We define the functional \(J: V \rightarrow \mathbb {R}\)

$$\begin{aligned} J(u) = \dfrac{1}{2}\Vert u\Vert _A^2 - \dfrac{1}{r+1+2i}\Vert u\Vert ^{r+1+2i}_{r+1+2i}. \end{aligned}$$
(5.3)

Then, we write

$$\begin{aligned} E(t) = \dfrac{1}{2}\left\| \dfrac{du}{dt}\right\| ^2 + J(u(t)) \end{aligned}$$
(5.4)

and the positive quadratic energy as

$$\begin{aligned} \xi (t) = \dfrac{1}{2}\left\| \dfrac{du}{dt}\right\| ^2 + \dfrac{1}{2}\Vert u\Vert _A^2. \end{aligned}$$
(5.5)

The Gâteaux derivative, \(J'(u,v)\) of J at u in the direction v is given by

$$\begin{aligned} J'(u,u) = -(v,u)_A - \left( |u|^{r-1}u^{2i+1},v\right) . \end{aligned}$$

Thus, the Nehari Manifold

$$\begin{aligned} \mathcal {N}= \{u\in V{\setminus } \{0\}; \langle J'(u),u\rangle = 0 \} \end{aligned}$$

where \(J'(u)\) is the Frechét derivate at u.

Equivalently,

$$\begin{aligned} \mathcal {N}= \{u\in V{\setminus }\{0\}; \Vert u\Vert ^2_A = \Vert u\Vert ^{r+1+2i}_{r+1+2i}\}. \end{aligned}$$

Analogously,

$$\begin{aligned} d = \inf \limits _{u\in V{\setminus }\{0\}} \sup \limits _{\lambda >0} J(\lambda u). \end{aligned}$$

Moreover, since \(1<r+1+2i< 6\) from [14] (Theorem 4.2) we have that H10 is satisfied. So, the potential well \(\mathcal {W}\) is defined by

$$\begin{aligned} \mathcal {W}= \{u\in V; J(u)<d \} \end{aligned}$$

and partition it into the two sets

$$\begin{aligned} \begin{array}{rl} \mathcal {W}_1= &{} \{u\in \mathcal {W}; \Vert u\Vert ^2_A > \Vert u\Vert ^{r+1+2i}_{r+1+2i}\} \cup \{0\}, \\ \mathcal {W}_2= &{} \{u\in \mathcal {W}; \Vert u\Vert ^2_A < \Vert u\Vert ^{r+1+2i}_{r+1+2i}\}. \end{array} \end{aligned}$$

To apply the Theorem 1 to get a global solution to the system (5.2) there only remains to prove that \(f:H^1_0(D)\rightarrow L^2(D)\) is locally Lipschitz. In fact, it is a consequence of the inequality

$$\begin{aligned} \Vert |u|^{r-1}u^{1+2i}-|v|^{r-1}v^{1+2i}\Vert ^2_{L^2(D)}\le&c_{r}\Vert (|u|^{r-1+2i}+|v|^{r-1+2i})(u-v)\Vert _{L^2(D)}\\ \le&c_{r}\Vert |u|^{r-1+2i}+|v|^{r-1+2i}\Vert ^2_{L^{\left( \frac{(r+1+2i)2}{r-1+2i}\right) }(D)}\\&\Vert u-v\Vert _{L^{r+1+2i}(D)}^2\\ \le&c_{r}(\Vert u\Vert ^{2(r-1+2i)}_{L^{2(r+1+2i)}(D)}+\Vert v\Vert ^{2(r-1+2i)}_{L^{2(r+1+2i)}(D)})\\&\Vert u-v\Vert _{H^1_0(D)}^2, \end{aligned}$$

where \(c_r\) is a constant that depends on r.
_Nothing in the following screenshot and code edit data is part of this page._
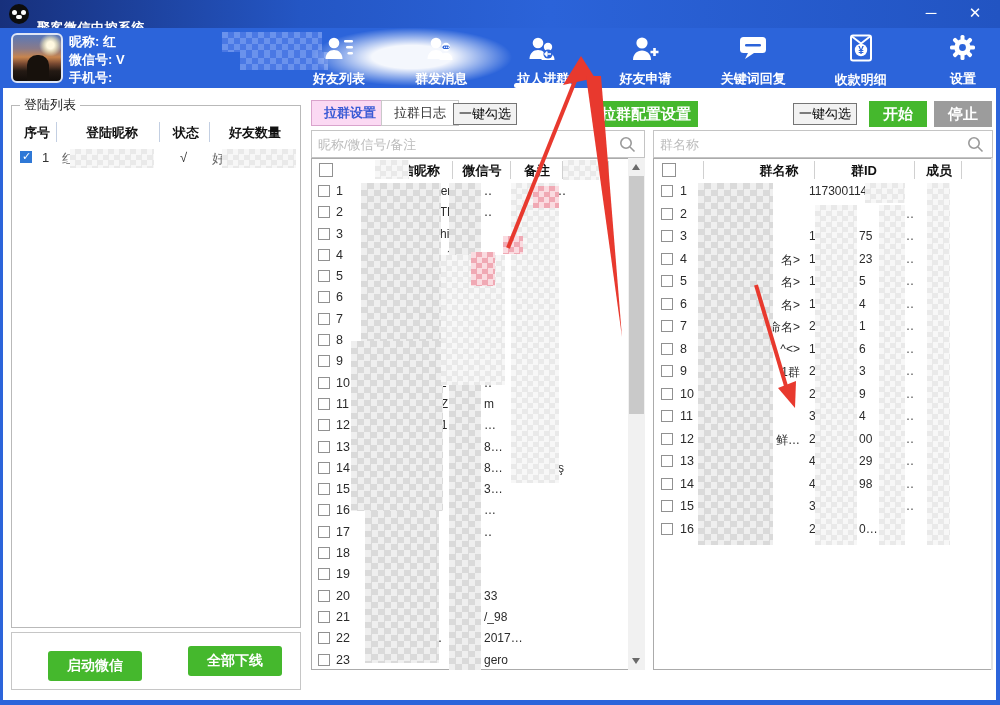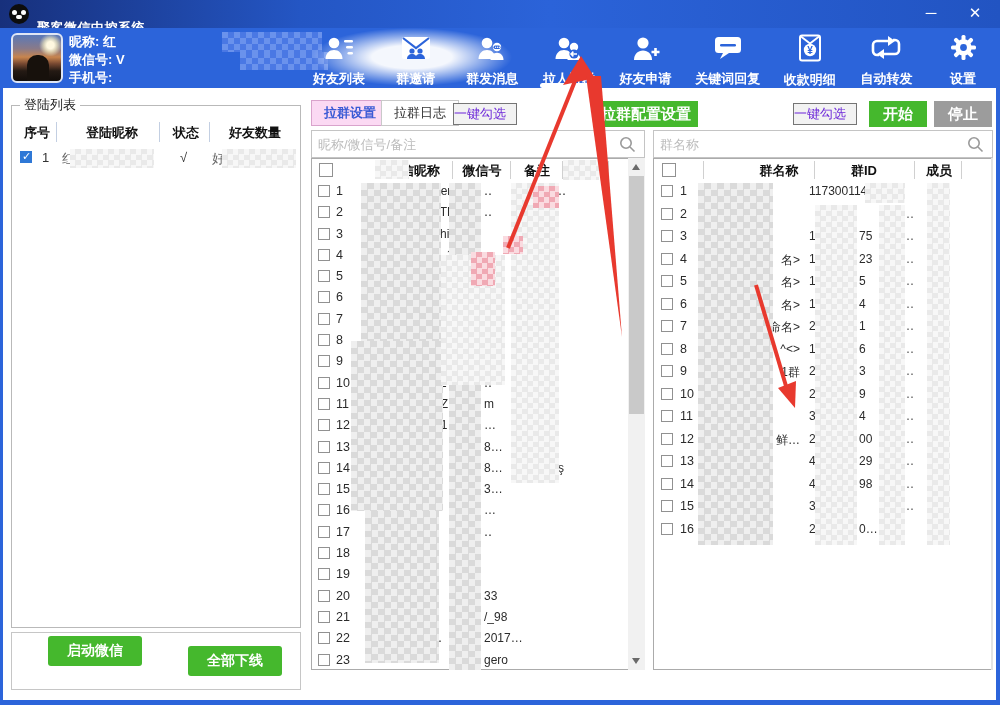--- a/index.html
+++ b/index.html
@@ -54,22 +54,22 @@
   #blurcloud { position:absolute; left:312px; top:0; width:200px; height:58px;
     background:radial-gradient(closest-side, rgba(255,255,255,.95) 0 40%, rgba(255,255,255,0) 100%); }
 
   
   .cb { position:absolute; width:12px; height:12px; border:1px solid #919191; background:#fff; }
   .cb.big { width:14px; height:14px; }
   .cb.checked { background:#2f78d6; border-color:#2f78d6; }
   .cb.checked:after { content:"✓"; position:absolute; left:1px; top:-2px; color:#fff; font-size:11px; font-weight:bold; }
   .greenbtn { position:absolute; background:#45b82d; color:#fff; border:none; border-radius:3px;
     font-size:14px; font-weight:bold; text-align:center; font-family:inherit; }
-  .graybtn { position:absolute; background:#f2f2f2; border:1px solid #757575; color:#6d28d9;
-    font-size:13px; text-align:left; font-family:Liberation Serif, serif; }
+  .graybtn { position:absolute; background:#f2f2f2; border:1px solid #757575; color:#000000;
+    font-size:13px; text-align:center; font-family:Liberation Serif, serif; }
   .sep { position:absolute; width:1px; background:#d0d0d0; }
 
   
   fieldset#loginbox { position:absolute; left:8px; top:96px; width:290px; height:532px;
     border:1px solid #b9b9b9; }
   fieldset#loginbox legend { font-size:13px; color:#222; margin-left:8px; padding:0 4px; }
   #loginbox .hdr { position:absolute; font-size:13px; font-weight:bold; color:#111; top:10px; text-align:center; }
   #loginbox .vsep { position:absolute; top:8px; height:20px; width:1px; background:#c3cfe2; }
   #lrow { position:absolute; left:0; top:34px; width:288px; height:22px; font-size:13px; color:#333; }
 
@@ -149,32 +149,20 @@
               <rect x="20" y="5" width="9" height="2.6" rx="1.3" fill="#fff"></rect>
               <rect x="22" y="11" width="7" height="2.6" rx="1.3" fill="#fff"></rect>
               <rect x="23.5" y="17" width="5.5" height="2.6" rx="1.3" fill="#fff"></rect>
             </svg>
           </span>
           <span class="tlabel">好友列表</span>
         </div>
         <div class="tool">
           <span class="ticon">
             <svg class="icon" width="30" height="26" viewBox="0 0 30 26">
-              <rect x="1" y="2" width="28" height="22" rx="2.5" fill="#fff"></rect>
-              <path d="M2 3l13 10L28 3" fill="none" stroke="#2c64da" stroke-width="2.2"></path>
-              <circle cx="11" cy="16" r="2.6" fill="#2c64da"></circle>
-              <circle cx="19" cy="16" r="2.6" fill="#2c64da"></circle>
-              <path d="M6 24c0-3 2.2-5 5-5s5 2 5 5zM14 24c0-3 2.2-5 5-5s5 2 5 5z" fill="#2c64da"></path>
-            </svg>
-          </span>
-          <span class="tlabel">群邀请</span>
-        </div>
-        <div class="tool">
-          <span class="ticon">
-            <svg class="icon" width="30" height="26" viewBox="0 0 30 26">
               <circle cx="10" cy="8" r="5.3" fill="#fff"></circle>
               <path d="M1.5 24c0-5.6 3.8-9 8.5-9s8.5 3.4 8.5 9z" fill="#fff"></path>
               <circle cx="20" cy="12" r="4.2" fill="#fff"></circle>
               <path d="M13.5 25c0-4.4 3-7.2 6.5-7.2s6.5 2.8 6.5 7.2z" fill="#fff"></path>
               <rect x="16.5" y="10.5" width="7" height="3.4" rx="1.7" fill="#2c64da"></rect>
               <circle cx="18.6" cy="12.2" r=".7" fill="#fff"></circle>
               <circle cx="20.6" cy="12.2" r=".7" fill="#fff"></circle>
               <circle cx="22.4" cy="12.2" r=".7" fill="#fff"></circle>
             </svg>
           </span>
@@ -217,31 +205,20 @@
         <div class="tool">
           <span class="ticon">
             <svg class="icon" width="26" height="28" viewBox="0 0 26 28">
               <rect x="3" y="1.5" width="20" height="25" rx="2" fill="none" stroke="#fff" stroke-width="2"></rect>
               <path d="M4 2.5l9 7 9-7" fill="none" stroke="#fff" stroke-width="1.8"></path>
               <circle cx="13" cy="16" r="6.2" fill="#fff"></circle>
               <text x="13" y="20" text-anchor="middle" font-size="10" font-weight="bold" fill="#2c64da">¥</text>
             </svg>
           </span>
           <span class="tlabel">收款明细</span>
-        </div>
-        <div class="tool">
-          <span class="ticon">
-            <svg class="icon" width="30" height="27" viewBox="0 0 30 27">
-              <path d="M8 21H6a4 4 0 0 1-4-4v-6a4 4 0 0 1 4-4h13" fill="none" stroke="#fff" stroke-width="2.6"></path>
-              <polygon points="17,2 17,12 24,7" fill="#fff"></polygon>
-              <path d="M22 6h2a4 4 0 0 1 4 4v6a4 4 0 0 1-4 4H11" fill="none" stroke="#fff" stroke-width="2.6"></path>
-              <polygon points="13,15 13,25 6,20" fill="#fff"></polygon>
-            </svg>
-          </span>
-          <span class="tlabel">自动转发</span>
         </div>
         <div class="tool">
           <span class="ticon">
             <svg class="icon" width="27" height="27" viewBox="0 0 27 27">
               <g fill="#fff">
                 <rect x="11.5" y="1" width="4" height="25" rx="1.5"></rect>
                 <rect x="11.5" y="1" width="4" height="25" rx="1.5" transform="rotate(45 13.5 13.5)"></rect>
                 <rect x="11.5" y="1" width="4" height="25" rx="1.5" transform="rotate(90 13.5 13.5)"></rect>
                 <rect x="11.5" y="1" width="4" height="25" rx="1.5" transform="rotate(135 13.5 13.5)"></rect>
                 <circle cx="13.5" cy="13.5" r="8.2"></circle>
@@ -268,21 +245,21 @@
       <span style="position:absolute;left:30px;top:2px;">1</span>
       <span style="position:absolute;left:50px;top:2px;color:#666;">红</span>
       <span style="position:absolute;left:168px;top:2px;">√</span>
       <span style="position:absolute;left:200px;top:2px;color:#666;">好</span>
       <div class="mz light" style="left:58px;top:1px;width:84px;height:19px;"></div>
       <div class="mz light" style="left:210px;top:1px;width:74px;height:19px;"></div>
     </div>
   </fieldset>
 
   <div id="btnbox">
-    <button class="greenbtn" style="left:36px;top:3px;width:94px;height:30px;text-align:center;">启动微信</button>
+    <button class="greenbtn" style="left:36px;top:18px;width:94px;height:30px;text-align:center;">启动微信</button>
     <button class="greenbtn" style="left:176px;top:13px;width:94px;height:30px;">全部下线</button>
   </div>
 
   <div class="tab active" style="left:308px;">拉群设置</div>
   <div class="tab" style="left:378px;">拉群日志</div>
   <button class="graybtn" style="left:450px;top:103px;width:64px;height:22px;">一键勾选</button>
   <button class="greenbtn" style="left:591px;top:101px;width:104px;height:26px;font-size:15px;border-radius:0;">拉群配置设置</button>
 
   <div class="searchbox" style="left:308px;width:334px;">
     <input placeholder="昵称/微信号/备注" style="">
Then, under the conditions of Theorem 1 we have a global solution to the system (5.2).

Example 2

For the second example, we will take \(f\in C^1(\mathbb {R})\) and A as the example 1. Furthermore, we consider \(H=L^2(D),\) \(V=H^1_0(D),\) \(K=W^{1,p}_0\) where \(D\subset \mathbb {R}^3\) is a bounded domain with sufficiently smooth boundary \(\Gamma \) and \(2<p\) a real number. Moreover, for coefficients of the equation in the problem (1.2) we will take B given by

$$\begin{aligned} \begin{array}{rl} B\,\,:\,\,W^{1,p}_0(D)\rightarrow W^{-1,p'}(D),\\ \\ \langle B(u),\phi \rangle =\langle \varDelta _pu,\phi \rangle -\displaystyle {\int _D}u\phi dx,\text { for }\phi \in W^{1,p}_0(D). \end{array} \end{aligned}$$
(5.6)

Thus, we have the following problem

$$\begin{aligned} \left\{ \begin{array}{rl} \dfrac{d^2u}{dt^2} - A u =B\left( \dfrac{du}{dt}\right) + f(u),\ \text { in }D\times (0,T),\\ \left( u(0),\dfrac{du}{dt}(0)\right) =(u_0, u_1)\in H^1_0(D)\times L^2(D),\\ u=0 \text { on }\Gamma \times (0,T). \end{array} \right. \end{aligned}$$
(5.7)

We claim that the problem (5.7) has a global solution. In fact, it is not hard to demonstrate that the map B satisfies H1, due to the fact that \(\varDelta _p\) satisfies H2 with \(\delta =0\) (see [11]) the map B satisfies H2 with \(\delta =-1.\) In fact,

$$\begin{aligned} \langle B(v_1)-B(v_2),v_1-v_2\rangle =&\langle \varDelta _p(v_1)-\varDelta _p(v_2),v_1-v_2\rangle -\int _D|v_1-v_2|^2dx\\ \le&-\Vert v_1-v_2\Vert ^2_{L^2(D)}. \end{aligned}$$

About H4, since

$$\begin{aligned} \langle B(v),v\rangle =&\langle \varDelta _p(v),v\rangle -\int _D|v|^2dx\\ \le&-\Vert v\Vert _{W^{1,p}_0(D)}-\Vert v\Vert ^2_{L^2(D)} \\ \le&-\Vert v\Vert _{W^{1,p}_0(D)}, \end{aligned}$$

then the map B satisfies H4 with \(\alpha =1\) and \(q=p.\) As the map A satisfies the assumptions H1, H3 and H5H9, along with H10, then we demonstrate the claim.

5 Final Comments

The present manuscript contributes to increment the literature in partial differential equations theory. The objective is to study, in a general framework, a Cauchy problem involving a wave equation with damping operator on Banach spaces with the presence of a nonlinear source term. The main focus is on the damping, which was considered to satisfy a monotonicity condition. This condition is a generalization of some cases studied before by some authors and allow us to provide examples not considered before. Although the focus is on the damping, our examples try to consider a nonlinear source term different than other authors.